WORK ITEM
Repeat word for word the part of the text below on the Epstein scandal that opens with the words containing "The Epstein scandal" and closes with "important figures yet.".

EXTRACTED TEXT
== Segment start ==

What does this slogan mean? Who are the ‘Epstein class’? And what does this all have to do with communism?
Unfolding scandal
The term ‘Epstein class’ is not one invented by any revolutionary or left-winger, but one that has emerged organically in the minds of millions of ordinary people, in the USA and worldwide, off the back of perhaps the biggest scandal in the history of capitalism.
The full extent of this scandal is still not known. Only a fraction of the Epstein files have been released. Millions of pages of documents remain in the hands of the (ironically named) US Department of Justice. And even then, amongst the hefty tranche that is available to the public, many key names and details have been redacted.
Furthermore, there is of course much of this horrific scandal that will never be known; all manner of sordid secrets that were not recorded in writing, in picture, or on video. What is documented and visible could well be just the tip of the iceberg.
The Epstein scandal has far from run its course. As Keir Starmer’s ongoing trouble shows, it has the potential to accelerate the downfall of further important figures yet.

== Segment end ==

EXTRACTED DATA

== Segment start ==

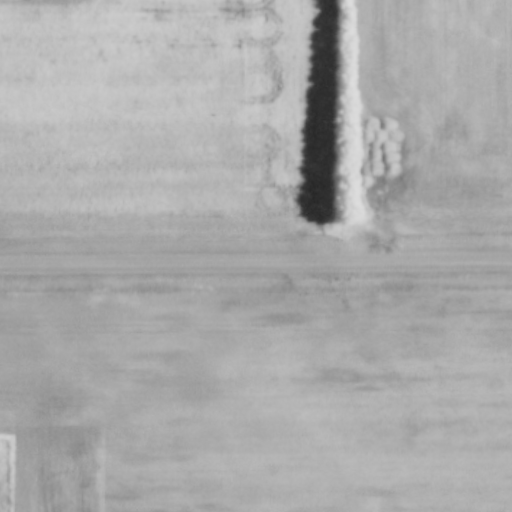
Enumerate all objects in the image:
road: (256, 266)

== Segment end ==
== Segment start ==

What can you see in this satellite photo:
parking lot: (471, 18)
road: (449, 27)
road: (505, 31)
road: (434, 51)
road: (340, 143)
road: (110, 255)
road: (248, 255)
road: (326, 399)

== Segment end ==
== Segment start ==

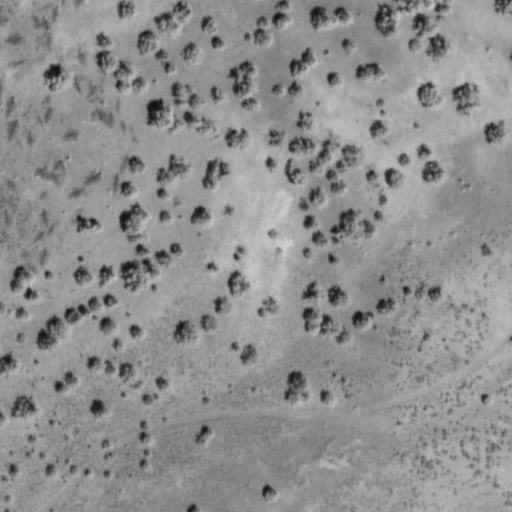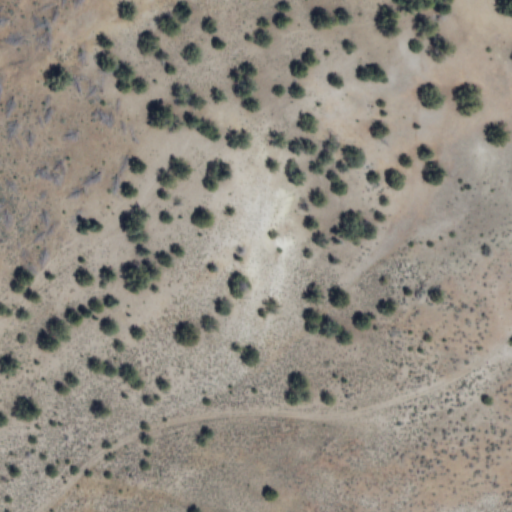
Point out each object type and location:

== Segment end ==

RESULT BELOW
The Epstein scandal has far from run its course. As Keir Starmer’s ongoing trouble shows, it has the potential to accelerate the downfall of further important figures yet.